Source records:
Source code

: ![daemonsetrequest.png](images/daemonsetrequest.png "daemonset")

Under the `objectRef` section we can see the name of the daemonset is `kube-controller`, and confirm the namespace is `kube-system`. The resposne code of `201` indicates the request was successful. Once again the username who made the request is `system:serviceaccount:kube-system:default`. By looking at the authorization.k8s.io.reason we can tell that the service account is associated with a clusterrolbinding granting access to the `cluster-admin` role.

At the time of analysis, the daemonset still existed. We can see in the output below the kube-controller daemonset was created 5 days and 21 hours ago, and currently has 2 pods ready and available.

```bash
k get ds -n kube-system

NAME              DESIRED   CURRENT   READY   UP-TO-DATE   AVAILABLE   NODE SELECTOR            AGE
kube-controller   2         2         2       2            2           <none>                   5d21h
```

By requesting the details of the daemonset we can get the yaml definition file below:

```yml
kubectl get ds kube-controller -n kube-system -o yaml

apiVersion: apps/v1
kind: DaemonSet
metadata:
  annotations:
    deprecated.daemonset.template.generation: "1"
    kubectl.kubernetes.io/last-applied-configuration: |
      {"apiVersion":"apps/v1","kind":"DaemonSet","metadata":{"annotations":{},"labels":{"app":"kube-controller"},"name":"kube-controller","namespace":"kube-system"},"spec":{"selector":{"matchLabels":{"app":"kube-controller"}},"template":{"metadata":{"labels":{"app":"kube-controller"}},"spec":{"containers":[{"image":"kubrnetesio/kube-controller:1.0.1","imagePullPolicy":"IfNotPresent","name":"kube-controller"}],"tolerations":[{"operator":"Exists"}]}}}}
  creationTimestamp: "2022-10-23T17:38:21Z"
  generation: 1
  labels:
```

## EXERCISE DESCRIPTION
Whenever the word "kind" appears in a line above, copy that line.

## ANSWER TO THIS TASK
kind: DaemonSet
      {"apiVersion":"apps/v1","kind":"DaemonSet","metadata":{"annotations":{},"labels":{"app":"kube-controller"},"name":"kube-controller","namespace":"kube-system"},"spec":{"selector":{"matchLabels":{"app":"kube-controller"}},"template":{"metadata":{"labels":{"app":"kube-controller"}},"spec":{"containers":[{"image":"kubrnetesio/kube-controller:1.0.1","imagePullPolicy":"IfNotPresent","name":"kube-controller"}],"tolerations":[{"operator":"Exists"}]}}}}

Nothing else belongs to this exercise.